Professor, Boston University & Distinguished Professor, Institute of Physics, CAS

Abstract
Theoretical descriptions of quantum phase transitions have indicated the existence of critical points with higher symmetry than those of the underlying Hamiltonian. Points of emergent symmetry have not been expected at discontinuous (first-order) transitions, however, but our recent work shows that this is also a possibility [1]. I will discuss an apparent symmetry enhanced first-order phase transition in a two-dimensional quantum magnet, where phase coexistence at the transition takes the form of an enhanced rotational symmetry in a space of two order parameters. The system hosts the same kind of antiferromagnetic (AFM) and plaquette singlet (PS) states recently detected in SrCu2(BO3)2 under high pressure. Using quantum Monte Carlo simulations, we observe that the O(3) symmetric AFM order and the Z2 symmetric PS order form an O(4) vector at the transition. The control parameter (a coupling ratio) rotates the vector from the AFM sector to the PS sector, with the length of the combined order parameter vector always remaining non-zero. This phenomenon should be observable in neutron scattering experiments on SrCu2(BO3)2, and we also propose the possibility to detect the PS phase and observe manifestations of the enhanced symmetry in high-pressure studies of the specific heat.

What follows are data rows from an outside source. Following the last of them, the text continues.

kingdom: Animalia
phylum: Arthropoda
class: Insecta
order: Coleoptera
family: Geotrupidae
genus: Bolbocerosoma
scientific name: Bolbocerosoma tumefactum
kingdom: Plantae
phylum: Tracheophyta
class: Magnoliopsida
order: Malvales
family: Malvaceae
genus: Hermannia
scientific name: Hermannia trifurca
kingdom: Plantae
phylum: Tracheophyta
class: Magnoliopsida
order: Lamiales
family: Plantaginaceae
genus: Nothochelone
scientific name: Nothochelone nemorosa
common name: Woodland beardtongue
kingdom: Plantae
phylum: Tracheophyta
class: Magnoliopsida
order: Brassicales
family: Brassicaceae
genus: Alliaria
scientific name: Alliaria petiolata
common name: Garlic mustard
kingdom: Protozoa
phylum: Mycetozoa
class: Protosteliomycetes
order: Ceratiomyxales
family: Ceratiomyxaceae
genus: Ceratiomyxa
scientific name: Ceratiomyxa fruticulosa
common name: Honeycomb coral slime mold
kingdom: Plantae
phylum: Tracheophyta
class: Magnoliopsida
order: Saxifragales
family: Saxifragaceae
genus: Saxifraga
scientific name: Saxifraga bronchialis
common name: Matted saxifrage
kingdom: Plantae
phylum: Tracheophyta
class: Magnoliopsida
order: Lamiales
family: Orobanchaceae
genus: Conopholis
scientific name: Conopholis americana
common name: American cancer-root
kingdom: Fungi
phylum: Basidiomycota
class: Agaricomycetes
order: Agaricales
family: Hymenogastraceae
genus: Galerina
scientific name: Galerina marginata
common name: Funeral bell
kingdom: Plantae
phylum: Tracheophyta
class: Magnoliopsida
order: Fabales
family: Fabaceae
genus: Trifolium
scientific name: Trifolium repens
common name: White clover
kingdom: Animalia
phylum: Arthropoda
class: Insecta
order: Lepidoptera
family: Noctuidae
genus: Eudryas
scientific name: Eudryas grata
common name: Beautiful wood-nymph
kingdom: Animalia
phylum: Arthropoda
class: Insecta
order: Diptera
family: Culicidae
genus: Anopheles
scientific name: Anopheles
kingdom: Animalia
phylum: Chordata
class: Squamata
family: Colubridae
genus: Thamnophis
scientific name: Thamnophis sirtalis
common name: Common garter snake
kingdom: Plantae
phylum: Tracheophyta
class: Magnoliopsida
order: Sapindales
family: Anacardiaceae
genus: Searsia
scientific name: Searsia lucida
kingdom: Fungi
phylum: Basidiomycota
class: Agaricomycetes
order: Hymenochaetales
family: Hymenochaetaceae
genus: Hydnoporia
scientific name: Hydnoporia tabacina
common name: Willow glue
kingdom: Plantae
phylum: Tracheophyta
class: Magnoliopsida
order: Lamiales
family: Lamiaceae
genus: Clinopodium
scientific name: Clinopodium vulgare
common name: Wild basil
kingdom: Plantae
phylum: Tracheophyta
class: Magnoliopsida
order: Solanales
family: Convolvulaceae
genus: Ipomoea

 [1] B. Zhao, P. Weinberg, A. W. Sandvik (in preparation)

Brief CV of Prof. Anders W. Sandvik:
Prof. Sandvik completed his M.Sc. at Åbo Akademi University in Finland and his Ph.D. at the University of California, Santa Barbara, in 1993. He carried out postdoctoral work at Florida State University, the University of Illinois at Urbana-Champaign, and Los Alamos National Laboratory, before returning to Finland as a Senior Fellow of the Academy of Finland in 2000. He joined the Boston University as an Associate Professor of Physics in 2004 and was promoted to Full Professor in 2008. In 2018 he joined the Institute of Physics of the Chinese Academy of Sciences as a Distinguished Professor. He has published more than 100 research articles on computational algorithms and their applications to condensed-matter systems at the electronic level. In recognition of his work on quantum magnetism, he was elected a Fellow of the American Physical Society in 2007. His recent research has been focused on quantum phase transitions beyond the standard paradigms.